▶ **Prompt**
In the stretch from the line containing "Q: What is the number" through the end of the records, replace "chunks" with "pieces" and rewrite those lines with nothing else changed. Omit the pictures from your output.

▶ **Data supplied**
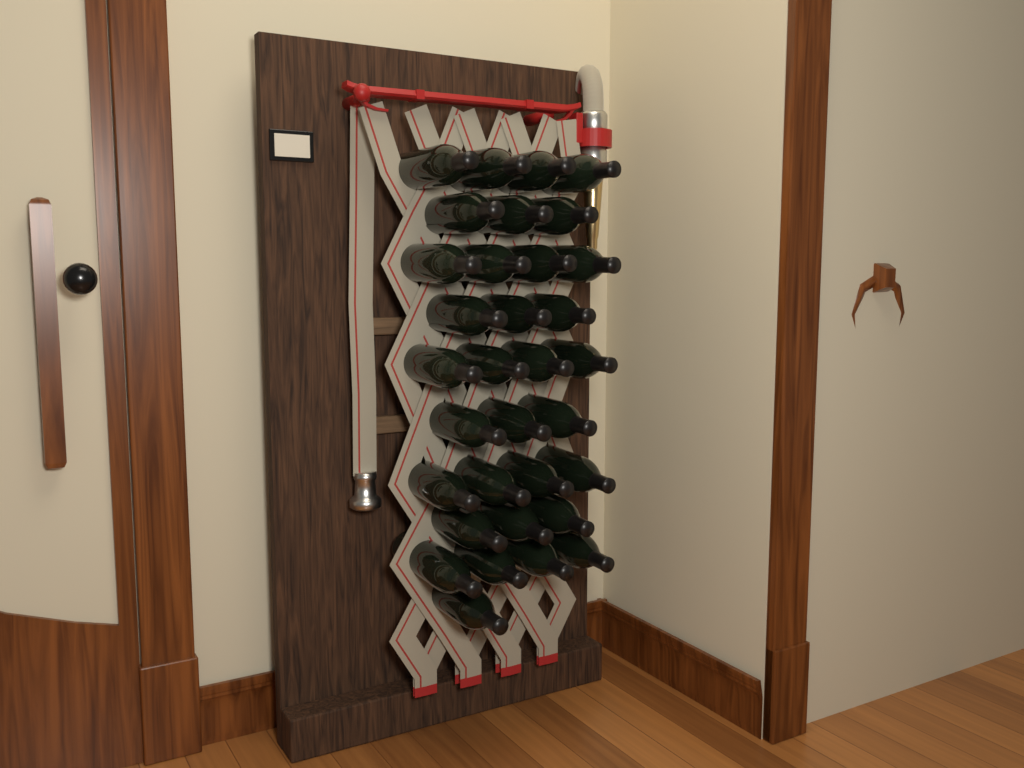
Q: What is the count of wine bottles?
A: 33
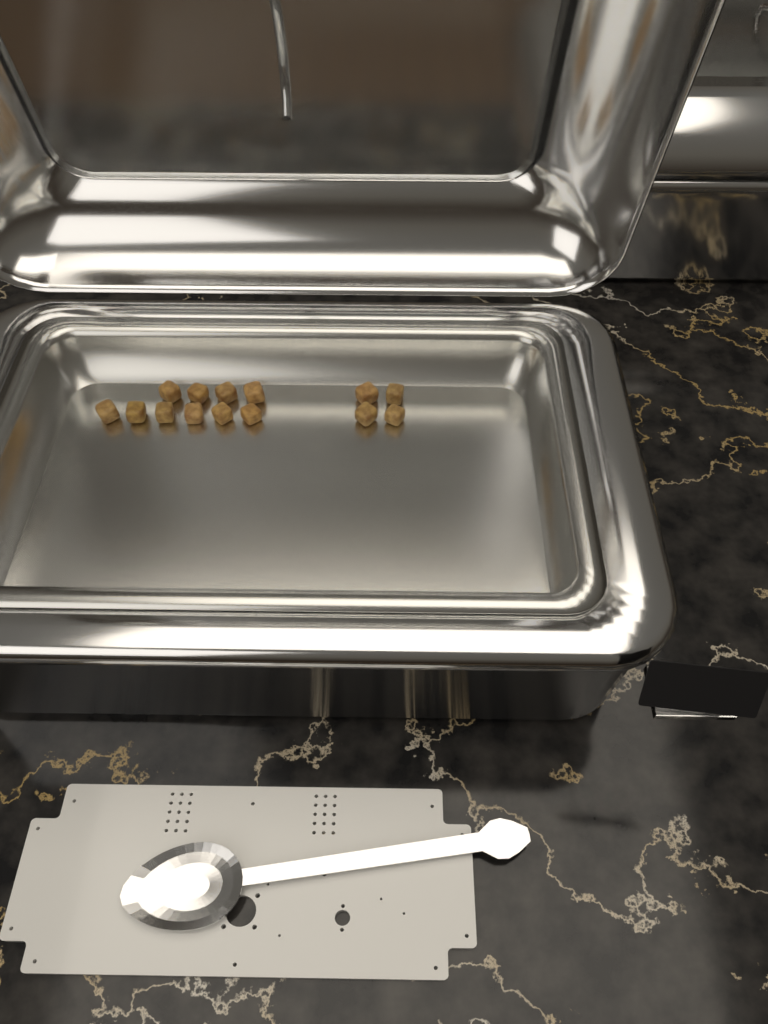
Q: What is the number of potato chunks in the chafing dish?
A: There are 14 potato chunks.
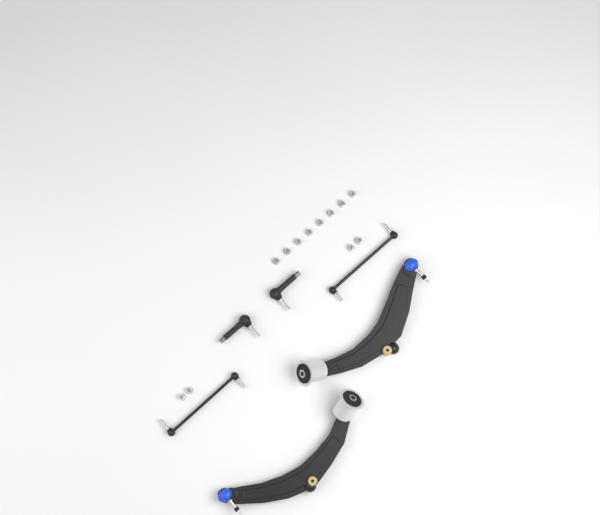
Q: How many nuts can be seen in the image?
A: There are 12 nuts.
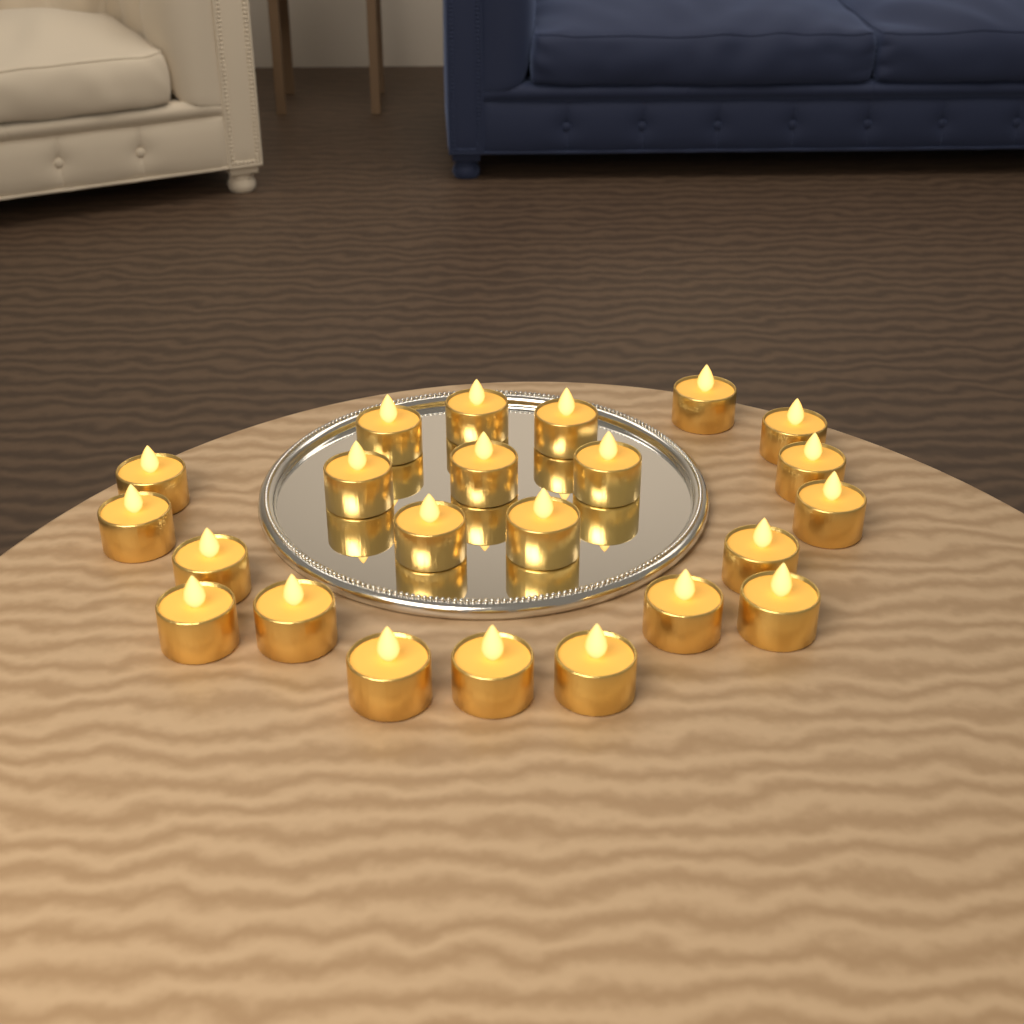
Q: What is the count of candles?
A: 23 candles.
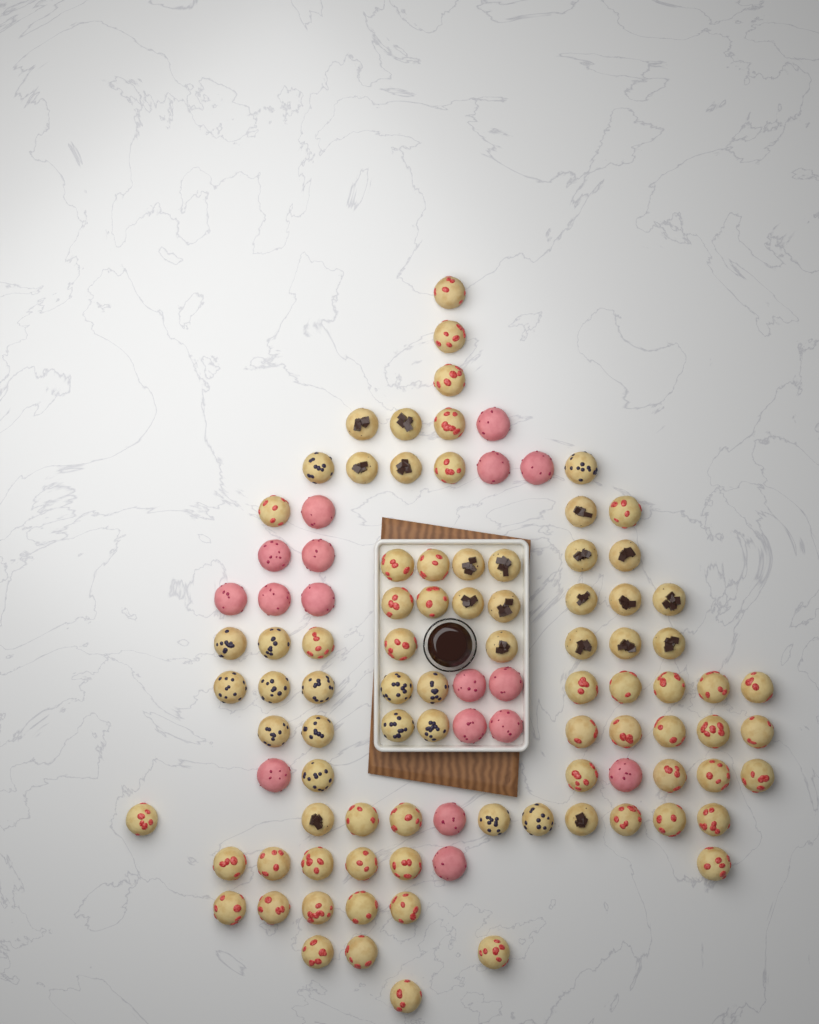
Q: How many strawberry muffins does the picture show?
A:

▶ **Expected answer**
Q: What is the number of potato pieces in the chafing dish?
A: There are 14 potato pieces.
Q: How many nuts can be seen in the image?
A: There are 12 nuts.
Q: What is the count of candles?
A: 23 candles.
Q: How many strawberry muffins does the picture show?
A:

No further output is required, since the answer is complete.